La diferencia entre ayudar a 10000 inválidos y ayudar a 7500 es de 2500 cochecitos, ni más ni menos, y la única diferencia entre un inválido en cochecito y otro a secas, es que uno rueda y otro se arrastra, ni más ni menos. Sin embargo las ocurrencias se resuelven con reuniones, y las reuniones con castigos. Hay reuniones diarias, reuniones de fin de semana y de fin de mes, reuniones secretas, reuniones femeninas, infantiles, reuniones para prever otras reuniones, reuniones extraordinarias. Cuestiones complejas: ¿qué cambia el hecho de saber por anticipado lo que sucederá en una reunión? ¿Dolerá menos, igual, más aún? ¿Son predecibles precisamente para que el culpable, Severo en este caso, ni siquiera se tome la molestia de protestar? ¿Y protestar, además de altas cantidades de saliva, nos libera de algún otro peso?

Mejor limitarse a la acepción oficial: «una reunión se efectúa para analizar algo que ha salido mal, y de ser posible, solucionarlo».

Se palpa, Severo se reencuentra al salir por la doble puerta verde del salón de reuniones, tiene un aire de quien ha caído a un claro en mitad de la selva e instintivamente se registra buscando huesos rotos, sangre. Severo se palpa, enciende un cigarro y deja actuar al humo, su cuerpo lo digiere y se va relajando como ante un masaje. –Severo ¿qué haces aquí si tú eres dentista? ¿Por qué no pediste que te mandaran a una clínica o un hospital?

Y tu tío se me queda mirando con esos ojos tan azules que uno sentía vergüenza por tenerlos de otro color y sonríe, sonríe por primera vez desde que nos pusieran al frente de aquella fábrica. –Pensé que iban a pedir que me hiciera cargo de algo más importante, mucho más grande.

Con el tiempo, a medida que iba perdiendo todos mis dientes, siempre pensaba en tu tío, que era dentista y no quería serlo, que podía ayudar a mucha gente adolorida como yo y prefería pensar en esas cosas mucho más grandes.

Severo aún vagó en pobres tardes por La Sal, vegetando, perplejo de seguir vivo, como queriendo completarse en su intimidad, en su mujer, en el silencio. Pero quien ha creído una vez ya no podrá sentirse a gusto en esa dicha doméstica de los seres llanos.

Según escuché por ahí, su hermano Gastón –que hablaba alto de verdad y sí sabía usar armas–, lo envolvió en esa nube oscura suya que ya no se alejó más de su cabeza. Por ahí también hay quién dice que en realidad Gastón le abrió los ojos a Severo, qué sé yo ¿quién soy yo para meterme entre hermanos?

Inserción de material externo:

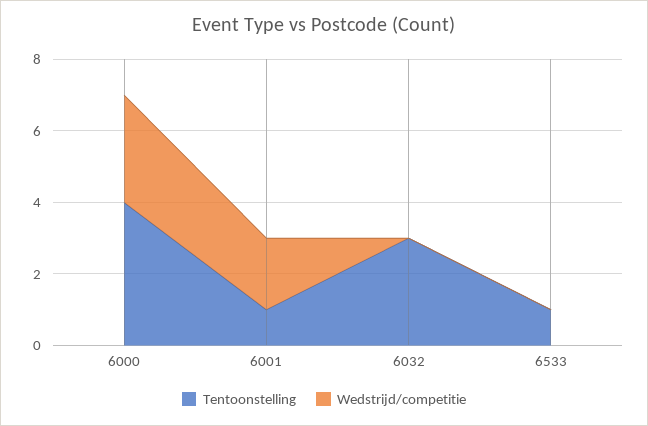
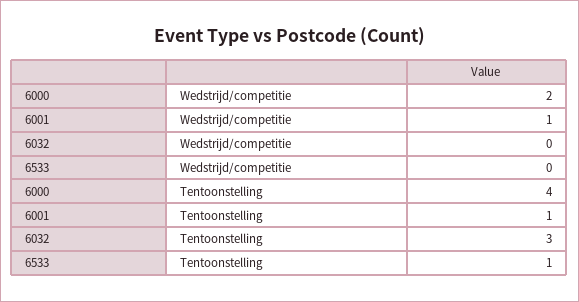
  {
    "Tentoonstelling": {
      "6000": 4,
      "6001": 1,
      "6032": 3,
      "6533": 1
    },
    "Wedstrijd/competitie": {
-     "6000": 3,
+     "6000": 2,
-     "6001": 2,
+     "6001": 1,
      "6032": 0,
      "6533": 0
    }
  }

La última vez que nos cruzamos, él ya desvinculado de todo y yo con tantos deberes que había olvidado el rostro de mi hijo, me contó algo que sigue dando vueltas en mi cabeza y que tal vez a ti te abra alguna puerta. Me dijo, Niño, ¿tú ves los muñequitos? Y sin esperar respuesta me soltó que unos días atrás había visto en la televisión Tío Stiopa, un animado ruso sobre un policía muy alto que salvaba a gaticos y niñitos de los peligros de la vida, un auténtico héroe si los hubiera. ¿Comprendes Niño? Es el hombre nuevo, o lo que es más exacto, la idea del hombre nuevo fue creada a imagen y semejanza del Tío Stiopa, sus pequeñas hazañas debieron ser nuestro único fin. ¿Qué haces aquí Severo? –le dije como si le hablara desde un sueño o desde el pasado, que son el mismitico lugar–, ¿por qué no vas a sacarle dientes a la gente? Tu tío me miró, y como ya usaba gafas el azul de sus ojos no te dejaba helado como antes, y muy triste, decepcionado diría yo, susurró: ¿Niño, por qué no ves muñequitos? Mírame, Severo –le pedí–, ¿en serio estás viendo a un niño? Y su mirada dejó de ser

azul y se fue nublando y no me vio ni me escuchó más, pero aún le seguí hablando, hablando con las nubes. Le conté que había estado en Moscú y que no había visto a ese tal Stiopa, pero había conocido la nieve. ¿Estás hablando de la nieve, Severo? ¿Todo esto que me contaste tiene que ver con la nieve? Su rostro se volvió una mueca ligera, burlona, de asco, y eso fue todo. Después nos alejamos y un mar de gentes y años y palabras se fue amontonando entre nosotros y yo me dije qué suerte que hay mares que no se pueden cruzar a nado, porque de volvernos a ver seguramente no íbamos a reconocernos.